“I just like to sing my soul:” Alabama blues icon gets a fresh look
A larger-than-life Alabama music legend who had a profound influence on the evolution of rock and roll gets a fresh look in a new film that gives a sense of the spirit behind her stage persona.
“I just like to sing my soul,” Willie Mae Thornton, better known as Big Mama Thornton, is heard to say in a new documentary being presented by Alabama Public Television. “I can’t sing nobody else’s soul.”
“Big Mama Thornton: Alabama Kid” is the latest project from documentary filmmaker Robert Clem, who previously has explored Alabama topics as diverse as Black Belt blues music and Confederate Adm. Raphael Semmes. It follows the career of an iconic singer born in 1926 in Montgomery, who began touring professionally while still in her teens and went on to pave the way for the likes of Elvis Presley and Janis Joplin, and who was posthumously inducted in the Rock and Roll Hall of Fame in 2024.

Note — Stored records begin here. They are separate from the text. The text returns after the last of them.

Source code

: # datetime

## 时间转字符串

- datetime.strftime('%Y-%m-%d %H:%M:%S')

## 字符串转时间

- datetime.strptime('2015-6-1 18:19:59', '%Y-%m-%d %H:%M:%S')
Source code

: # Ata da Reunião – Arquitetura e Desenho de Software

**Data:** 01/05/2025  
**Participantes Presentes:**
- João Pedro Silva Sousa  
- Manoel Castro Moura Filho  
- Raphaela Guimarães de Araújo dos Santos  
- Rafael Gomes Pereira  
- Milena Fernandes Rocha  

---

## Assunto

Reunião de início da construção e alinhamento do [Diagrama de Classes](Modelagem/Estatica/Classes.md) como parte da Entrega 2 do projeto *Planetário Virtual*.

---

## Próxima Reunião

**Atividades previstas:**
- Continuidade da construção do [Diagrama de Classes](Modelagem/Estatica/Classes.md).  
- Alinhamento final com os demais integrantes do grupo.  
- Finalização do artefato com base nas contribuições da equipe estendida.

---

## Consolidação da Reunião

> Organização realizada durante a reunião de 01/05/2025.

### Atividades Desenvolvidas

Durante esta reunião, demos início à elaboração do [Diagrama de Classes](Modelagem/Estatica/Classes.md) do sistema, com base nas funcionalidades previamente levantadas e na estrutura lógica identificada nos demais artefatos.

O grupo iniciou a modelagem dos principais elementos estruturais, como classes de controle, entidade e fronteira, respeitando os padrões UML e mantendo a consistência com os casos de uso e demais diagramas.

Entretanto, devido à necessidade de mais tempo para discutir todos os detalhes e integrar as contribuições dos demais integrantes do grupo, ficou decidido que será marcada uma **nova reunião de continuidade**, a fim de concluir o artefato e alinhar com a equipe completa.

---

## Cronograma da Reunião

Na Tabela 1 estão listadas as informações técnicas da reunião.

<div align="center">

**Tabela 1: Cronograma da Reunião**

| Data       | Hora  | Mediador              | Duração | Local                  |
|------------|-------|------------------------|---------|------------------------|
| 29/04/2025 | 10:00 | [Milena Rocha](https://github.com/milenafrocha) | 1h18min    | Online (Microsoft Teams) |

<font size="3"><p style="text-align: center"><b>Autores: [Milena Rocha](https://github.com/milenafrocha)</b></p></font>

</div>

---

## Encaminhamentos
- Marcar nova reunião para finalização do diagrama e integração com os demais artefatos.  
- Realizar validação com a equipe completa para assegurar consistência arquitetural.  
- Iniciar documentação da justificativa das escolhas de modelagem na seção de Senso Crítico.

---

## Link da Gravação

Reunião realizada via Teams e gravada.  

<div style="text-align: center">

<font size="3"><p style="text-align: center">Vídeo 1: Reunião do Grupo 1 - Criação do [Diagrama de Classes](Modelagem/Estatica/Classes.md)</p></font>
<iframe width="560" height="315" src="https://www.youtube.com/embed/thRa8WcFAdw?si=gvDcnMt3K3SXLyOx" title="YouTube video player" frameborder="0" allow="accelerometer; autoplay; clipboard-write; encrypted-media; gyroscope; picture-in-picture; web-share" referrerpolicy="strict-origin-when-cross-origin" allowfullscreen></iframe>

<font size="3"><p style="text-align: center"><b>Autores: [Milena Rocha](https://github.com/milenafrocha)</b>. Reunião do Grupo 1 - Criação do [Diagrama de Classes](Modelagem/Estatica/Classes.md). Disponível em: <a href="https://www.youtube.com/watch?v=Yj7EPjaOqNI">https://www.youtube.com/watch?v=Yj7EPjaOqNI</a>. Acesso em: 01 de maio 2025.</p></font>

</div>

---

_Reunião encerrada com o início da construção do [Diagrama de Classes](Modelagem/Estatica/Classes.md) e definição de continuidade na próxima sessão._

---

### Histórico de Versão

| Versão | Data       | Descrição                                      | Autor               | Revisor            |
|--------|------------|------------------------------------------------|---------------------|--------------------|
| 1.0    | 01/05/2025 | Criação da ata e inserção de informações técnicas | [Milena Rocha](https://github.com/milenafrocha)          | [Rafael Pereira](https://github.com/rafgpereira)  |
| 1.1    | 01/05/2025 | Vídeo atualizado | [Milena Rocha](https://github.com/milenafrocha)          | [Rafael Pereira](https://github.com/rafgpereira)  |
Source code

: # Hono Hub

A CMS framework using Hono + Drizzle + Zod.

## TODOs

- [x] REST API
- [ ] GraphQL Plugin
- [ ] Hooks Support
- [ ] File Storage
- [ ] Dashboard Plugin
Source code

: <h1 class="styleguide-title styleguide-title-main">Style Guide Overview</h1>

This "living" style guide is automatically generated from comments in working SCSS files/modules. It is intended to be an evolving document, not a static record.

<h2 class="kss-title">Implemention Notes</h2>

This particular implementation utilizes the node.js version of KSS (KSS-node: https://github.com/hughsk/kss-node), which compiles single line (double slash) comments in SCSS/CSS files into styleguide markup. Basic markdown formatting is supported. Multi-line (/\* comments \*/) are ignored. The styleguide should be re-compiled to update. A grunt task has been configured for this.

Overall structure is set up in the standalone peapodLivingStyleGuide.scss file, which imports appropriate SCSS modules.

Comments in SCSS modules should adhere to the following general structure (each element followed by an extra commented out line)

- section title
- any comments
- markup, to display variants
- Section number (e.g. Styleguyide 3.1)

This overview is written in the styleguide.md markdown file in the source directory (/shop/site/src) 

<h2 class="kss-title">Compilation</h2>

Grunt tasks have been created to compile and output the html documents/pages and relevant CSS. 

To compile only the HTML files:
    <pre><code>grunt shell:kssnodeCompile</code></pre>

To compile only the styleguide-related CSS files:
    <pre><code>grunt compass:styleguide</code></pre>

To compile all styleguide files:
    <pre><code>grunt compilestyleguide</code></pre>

Clem’s hourlong film compactly retells the many ups and downs of Thornton’s career: Highs included having a breakout hit with “Hound Dog,” which Jerry Leiber and Mike Stoller wrote for her, and having Joplin turn her own “Ball and Chain” into another hit. Lows included being denied the wealth and security that such succeses should have brought her. She was a woman who was celebrated by European fans and who amazed jazz festival crowds in the late ‘60s, yet who was buried in a pauper’s grave.
What’s particularly fresh here is the wealth of photography, which gives Big Mama Thornton a quality that might often be lost amid the legendry: youth. “Alabama Kid” doesn’t shy away from the fact that Willie Mae Thornton lived a hard life, but it also shows the delight she took in who she was and what she could do even near the end, when age and illness had left her large frame disturbingly gaunt.
“Big Mama Thornton: Alabama Kid” premieres at 8 p.m. Thursday, Jan. 23, on Alabama Public Television.